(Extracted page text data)
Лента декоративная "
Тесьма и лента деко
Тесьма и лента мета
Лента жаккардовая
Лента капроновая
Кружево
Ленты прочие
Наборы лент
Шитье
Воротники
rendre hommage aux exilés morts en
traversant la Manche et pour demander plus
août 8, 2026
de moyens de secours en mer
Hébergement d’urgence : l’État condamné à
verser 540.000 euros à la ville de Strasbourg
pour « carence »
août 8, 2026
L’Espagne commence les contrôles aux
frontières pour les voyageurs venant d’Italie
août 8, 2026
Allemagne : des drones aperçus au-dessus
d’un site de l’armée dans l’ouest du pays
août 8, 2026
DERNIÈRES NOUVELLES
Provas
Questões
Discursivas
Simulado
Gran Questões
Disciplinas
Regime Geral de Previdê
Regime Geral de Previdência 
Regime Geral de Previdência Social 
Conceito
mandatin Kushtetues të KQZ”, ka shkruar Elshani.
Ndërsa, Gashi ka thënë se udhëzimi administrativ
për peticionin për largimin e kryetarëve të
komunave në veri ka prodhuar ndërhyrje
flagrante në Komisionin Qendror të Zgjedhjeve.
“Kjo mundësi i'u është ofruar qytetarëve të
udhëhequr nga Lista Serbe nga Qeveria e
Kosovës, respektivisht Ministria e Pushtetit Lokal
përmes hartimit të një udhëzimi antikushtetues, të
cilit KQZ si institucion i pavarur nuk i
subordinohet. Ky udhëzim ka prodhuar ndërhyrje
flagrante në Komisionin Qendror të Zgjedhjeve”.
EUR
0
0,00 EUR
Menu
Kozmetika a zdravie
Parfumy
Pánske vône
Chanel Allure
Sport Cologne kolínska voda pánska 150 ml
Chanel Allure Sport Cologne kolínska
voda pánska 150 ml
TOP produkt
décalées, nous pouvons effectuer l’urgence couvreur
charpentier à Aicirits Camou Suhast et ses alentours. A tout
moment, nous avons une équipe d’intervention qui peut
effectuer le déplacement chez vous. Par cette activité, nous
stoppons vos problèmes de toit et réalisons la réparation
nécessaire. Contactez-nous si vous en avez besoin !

● What to produce
Exactly reproduce all of the entries.

● Completed exercise
Лента декоративная "
Тесьма и лента деко
Тесьма и лента мета
Лента жаккардовая
Лента капроновая
Кружево
Ленты прочие
Наборы лент
Шитье
Воротники
rendre hommage aux exilés morts en
traversant la Manche et pour demander plus
août 8, 2026
de moyens de secours en mer
Hébergement d’urgence : l’État condamné à
verser 540.000 euros à la ville de Strasbourg
pour « carence »
août 8, 2026
L’Espagne commence les contrôles aux
frontières pour les voyageurs venant d’Italie
août 8, 2026
Allemagne : des drones aperçus au-dessus
d’un site de l’armée dans l’ouest du pays
août 8, 2026
DERNIÈRES NOUVELLES
Provas
Questões
Discursivas
Simulado
Gran Questões
Disciplinas
Regime Geral de Previdê
Regime Geral de Previdência 
Regime Geral de Previdência Social 
Conceito
mandatin Kushtetues të KQZ”, ka shkruar Elshani.
Ndërsa, Gashi ka thënë se udhëzimi administrativ
për peticionin për largimin e kryetarëve të
komunave në veri ka prodhuar ndërhyrje
flagrante në Komisionin Qendror të Zgjedhjeve.
“Kjo mundësi i'u është ofruar qytetarëve të
udhëhequr nga Lista Serbe nga Qeveria e
Kosovës, respektivisht Ministria e Pushtetit Lokal
përmes hartimit të një udhëzimi antikushtetues, të
cilit KQZ si institucion i pavarur nuk i
subordinohet. Ky udhëzim ka prodhuar ndërhyrje
flagrante në Komisionin Qendror të Zgjedhjeve”.
EUR
0
0,00 EUR
Menu
Kozmetika a zdravie
Parfumy
Pánske vône
Chanel Allure
Sport Cologne kolínska voda pánska 150 ml
Chanel Allure Sport Cologne kolínska
voda pánska 150 ml
TOP produkt
décalées, nous pouvons effectuer l’urgence couvreur
charpentier à Aicirits Camou Suhast et ses alentours. A tout
moment, nous avons une équipe d’intervention qui peut
effectuer le déplacement chez vous. Par cette activité, nous
stoppons vos problèmes de toit et réalisons la réparation
nécessaire. Contactez-nous si vous en avez besoin !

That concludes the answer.